|Title:||Psychometric Models for In-Classroom Observational Measures of Teaching with Applications to Value-Added Modeling|
|Principal Investigator:||Halpin, Peter||Awardee:||New York University|
|Program:||Statistical and Research Methodology in Education–Early Career [Program Details]|
|Award Period:||1½ years (9/1/14–2/29/16)||Award Amount:||$199,918|
|Type:||Methodological Innovation||Award Number:||R305D140035|
Value-added modeling is an approach to teacher evaluation that yields information about teacher performance as a function of student scores on standardized tests. While value-added modeling is based on student outcomes, this technique does not allow evaluators to focus on what teachers are doing or should be doing in their classrooms to influence those outcomes. Observational instruments offer the possibility of identifying in-classroom practices that are associated with student achievement. Recent research has found, however, that many of the instruments commonly used for in-classroom observation have poor reliability, and consequently they have also demonstrated poor validity against teachers’ value-added estimates. The latter problem is aggravated by the fact that the value-added estimates also contain a substantial degree of sampling error.

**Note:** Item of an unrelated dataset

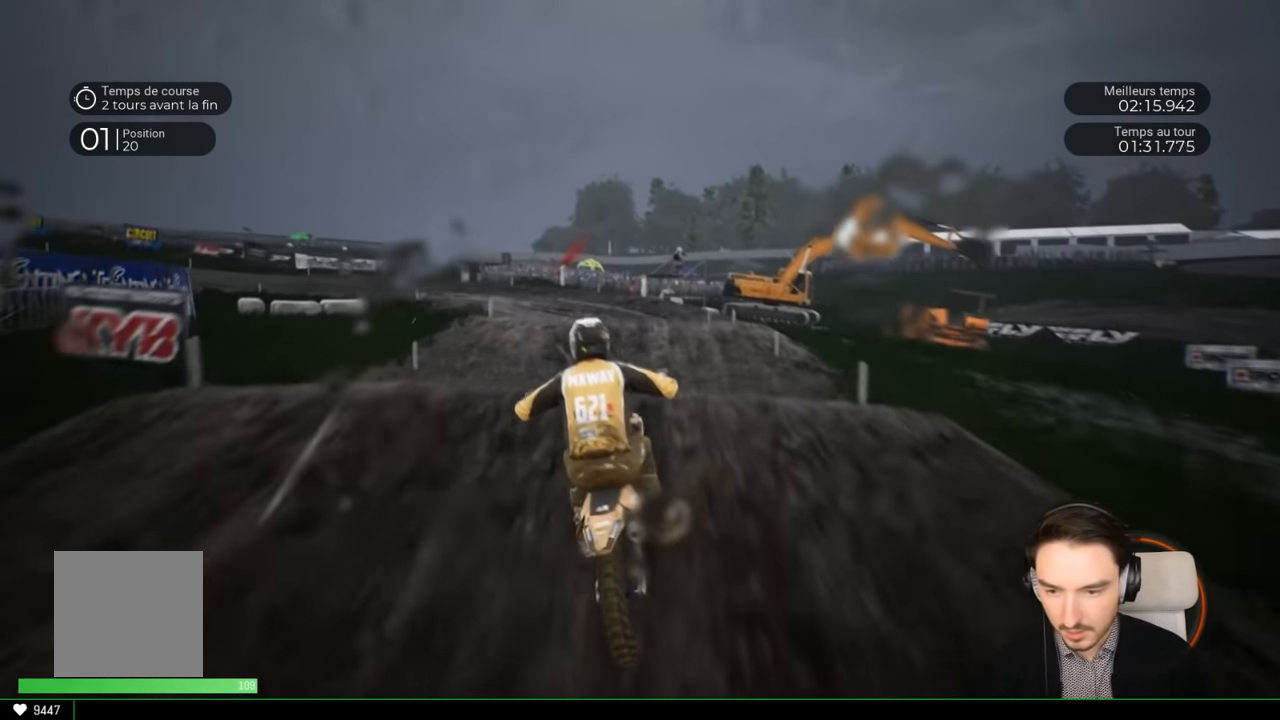
{"buttons": [], "left_stick": "center", "right_stick": "center", "events": [[50, "right_stick", "up-left"], [283, "R2", "up"], [283, "left_stick", "center"], [383, "right_stick", "center"]]}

In this study, researchers will apply latent class analysis to improve how the in-classroom observational instruments are scored and how they are incorporated into the value-added framework. First, researchers will apply psychometric methods to attempt to improve the reliability and validity of in-classroom observational measures of teaching, using academic and non-academic outcomes to gauge and to compare concurrent and predictive validity of the resulting models. Secondly, researchers will determine whether the improvements can yield advances in current research on teaching effectiveness, especially value-added modeling, by incorporating latent class assignment into prediction equations of teacher performance. Researchers will use data from two frequently used teacher and classroom observation instruments, Danielson’s Framework for Teachers and the Classroom Assessment Scoring SystemTM (CLASSTM), in the development and testing of psychometric approaches that incorporate latent class analysis into value-added modeling.
Journal article, monograph, or newsletter
Halpin, P.F., and Kieffer, M.J. (2015). Describing Profiles of Instructional Practice: A New Approach to Analyzing Classroom Observation Data. Educational Researcher, 44(5): 263–277.